Situated around 800 km from the North Pole, Eureka is one of the coldest inhabited places in the world. With a mean annual air temperature of -19.7° C and polar night lasting from mid-October until the end of February, this Arctic weather station on Ellesmere Island has just a handful of residents. Now research shows that climate change is biting even here.

Ellesmere and Axel Heiberg Islands are the two most northerly islands in the Canadian high Arctic. Permafrost here is over half a kilometre thick and has a mean annual temperature of -16.5°C at its surface. It’s been this way for thousands of years; people assumed that the cold temperatures would keep permafrost in the region safe.

Wayne Pollard from McGill University, Canada, has monitored this permafrost since 1989, flying the same transect from the Eureka Weather Station by helicopter every summer. He scans the landscape beneath for the tell-tale features where permafrost thaw has made horseshoe-shaped “bites” known as retrogressive thaw slumps.

Combining this long-term record with high-resolution satellite imagery showed that high Arctic permafrost is not as stable as we thought.

Until 2003 Pollard generally spotted somewhere between 50 and 100 slump features every summer.

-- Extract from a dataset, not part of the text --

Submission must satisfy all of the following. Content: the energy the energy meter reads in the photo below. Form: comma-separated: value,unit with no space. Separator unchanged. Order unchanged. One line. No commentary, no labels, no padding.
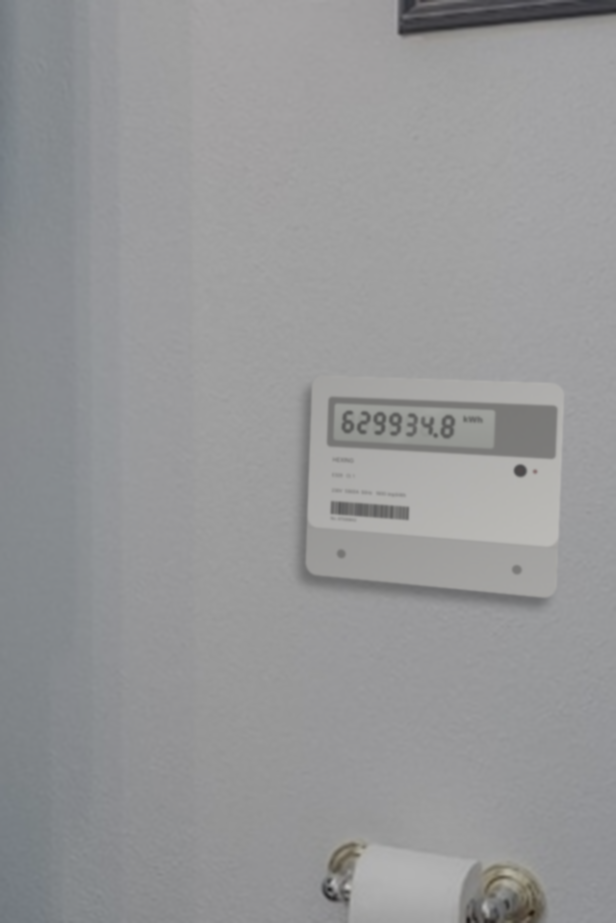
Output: 629934.8,kWh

Since then numbers have increased; on three occasions there have been over 200 slumps each year.

Pollard used GPS measurements and satellite imagery to measure the rate of headwall retreat for some of the more recent slumps, working with colleagues from McGill University and University of Alaska Fairbanks, US. These features are growing fast, the team found, at up to 26 m per year.

“These are dramatic landforms as they appear suddenly and grow quickly,” says Melissa Ward Jones of McGill University. “The land surface lowers as ground ice melts and releases large volumes of sediments that get displaced downslope and can enter water bodies and impact aquatic ecosystems. They also impact terrestrial ecosystems because often vegetation that grows after the disturbance is different.”

Comparing slump frequency with average July temperatures suggests that recent record summer warmth – with average air temperatures of 7 °C or more – has been a trigger. “The widespread increases [in slumps] we’ve seen in the last 16 years is likely attributed to increases in summer air temperatures,” says Ward Jones.

These exceptionally warm summers appear to have driven permafrost thaw despite average annual temperatures remaining fairly steady over time.

“I think we should approach these high Arctic observations as a warning sign to changes that will be experienced in southern areas, because an area we think of as being really cold and stable is undergoing rapid change,” says Ward Jones.

The team published the study in Environmental Research Letters (ERL).